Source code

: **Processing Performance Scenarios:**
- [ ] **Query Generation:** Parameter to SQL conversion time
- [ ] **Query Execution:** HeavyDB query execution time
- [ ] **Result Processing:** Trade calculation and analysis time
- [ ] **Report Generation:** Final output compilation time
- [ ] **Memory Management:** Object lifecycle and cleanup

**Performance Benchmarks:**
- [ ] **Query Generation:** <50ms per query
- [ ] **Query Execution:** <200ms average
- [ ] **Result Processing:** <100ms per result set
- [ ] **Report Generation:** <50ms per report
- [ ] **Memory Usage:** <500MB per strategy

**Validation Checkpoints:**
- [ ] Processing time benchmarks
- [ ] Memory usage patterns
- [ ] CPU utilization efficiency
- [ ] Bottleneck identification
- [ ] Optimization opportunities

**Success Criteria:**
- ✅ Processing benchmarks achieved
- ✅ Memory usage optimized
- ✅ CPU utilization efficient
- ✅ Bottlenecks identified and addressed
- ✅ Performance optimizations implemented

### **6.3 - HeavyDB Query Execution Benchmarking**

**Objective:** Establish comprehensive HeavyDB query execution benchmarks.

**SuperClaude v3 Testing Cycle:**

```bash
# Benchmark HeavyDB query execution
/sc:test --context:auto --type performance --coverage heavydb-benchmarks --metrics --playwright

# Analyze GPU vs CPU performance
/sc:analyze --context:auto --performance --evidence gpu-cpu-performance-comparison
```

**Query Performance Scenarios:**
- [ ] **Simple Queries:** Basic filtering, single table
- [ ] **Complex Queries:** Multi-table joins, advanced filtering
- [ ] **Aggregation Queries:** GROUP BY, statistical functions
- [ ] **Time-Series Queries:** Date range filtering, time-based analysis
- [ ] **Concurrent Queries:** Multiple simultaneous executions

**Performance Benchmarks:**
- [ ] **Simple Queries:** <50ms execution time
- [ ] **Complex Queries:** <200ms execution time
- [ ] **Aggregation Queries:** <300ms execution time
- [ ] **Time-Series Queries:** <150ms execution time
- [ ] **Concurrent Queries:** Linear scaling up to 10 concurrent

--------

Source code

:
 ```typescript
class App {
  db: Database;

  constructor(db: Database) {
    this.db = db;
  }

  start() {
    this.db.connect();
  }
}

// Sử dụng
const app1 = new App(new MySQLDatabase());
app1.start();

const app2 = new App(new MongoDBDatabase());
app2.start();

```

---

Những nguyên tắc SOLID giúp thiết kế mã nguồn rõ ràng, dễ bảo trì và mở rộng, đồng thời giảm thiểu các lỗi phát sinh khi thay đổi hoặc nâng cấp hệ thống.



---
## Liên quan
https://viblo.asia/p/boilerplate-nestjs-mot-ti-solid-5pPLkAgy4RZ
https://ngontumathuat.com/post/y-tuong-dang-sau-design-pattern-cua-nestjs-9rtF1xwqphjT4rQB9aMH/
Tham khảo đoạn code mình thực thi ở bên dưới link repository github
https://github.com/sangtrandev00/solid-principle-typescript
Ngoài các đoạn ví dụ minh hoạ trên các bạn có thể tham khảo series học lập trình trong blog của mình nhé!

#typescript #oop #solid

--------

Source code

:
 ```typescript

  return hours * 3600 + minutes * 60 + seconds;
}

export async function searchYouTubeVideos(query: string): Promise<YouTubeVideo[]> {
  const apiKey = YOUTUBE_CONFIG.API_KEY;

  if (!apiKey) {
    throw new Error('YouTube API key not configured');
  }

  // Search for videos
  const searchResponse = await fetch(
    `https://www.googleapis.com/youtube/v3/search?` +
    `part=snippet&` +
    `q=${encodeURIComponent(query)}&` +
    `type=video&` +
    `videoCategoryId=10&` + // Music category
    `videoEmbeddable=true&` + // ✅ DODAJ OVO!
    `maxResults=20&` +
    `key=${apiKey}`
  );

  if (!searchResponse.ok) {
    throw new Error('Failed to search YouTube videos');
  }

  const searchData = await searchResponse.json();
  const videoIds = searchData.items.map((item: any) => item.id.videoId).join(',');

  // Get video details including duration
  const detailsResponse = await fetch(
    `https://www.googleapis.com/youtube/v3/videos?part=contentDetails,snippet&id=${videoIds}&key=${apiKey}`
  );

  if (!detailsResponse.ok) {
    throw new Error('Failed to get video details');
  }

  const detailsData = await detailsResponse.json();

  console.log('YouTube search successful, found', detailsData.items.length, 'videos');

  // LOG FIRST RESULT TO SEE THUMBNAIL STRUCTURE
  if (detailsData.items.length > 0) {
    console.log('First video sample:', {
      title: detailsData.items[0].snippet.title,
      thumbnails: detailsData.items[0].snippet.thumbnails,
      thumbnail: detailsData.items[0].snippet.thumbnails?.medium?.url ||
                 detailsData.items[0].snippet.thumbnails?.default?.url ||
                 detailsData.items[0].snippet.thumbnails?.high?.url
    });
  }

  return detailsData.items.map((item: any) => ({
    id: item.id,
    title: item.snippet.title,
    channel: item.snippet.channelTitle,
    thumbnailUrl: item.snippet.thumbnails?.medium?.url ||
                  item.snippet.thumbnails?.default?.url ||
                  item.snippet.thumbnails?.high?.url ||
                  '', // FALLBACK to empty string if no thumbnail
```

--------

Which lines of the data include the word "Memory"? Copy each one.

- [ ] **Memory Management:** Object lifecycle and cleanup
- [ ] **Memory Usage:** <500MB per strategy
- [ ] Memory usage patterns
- ✅ Memory usage optimized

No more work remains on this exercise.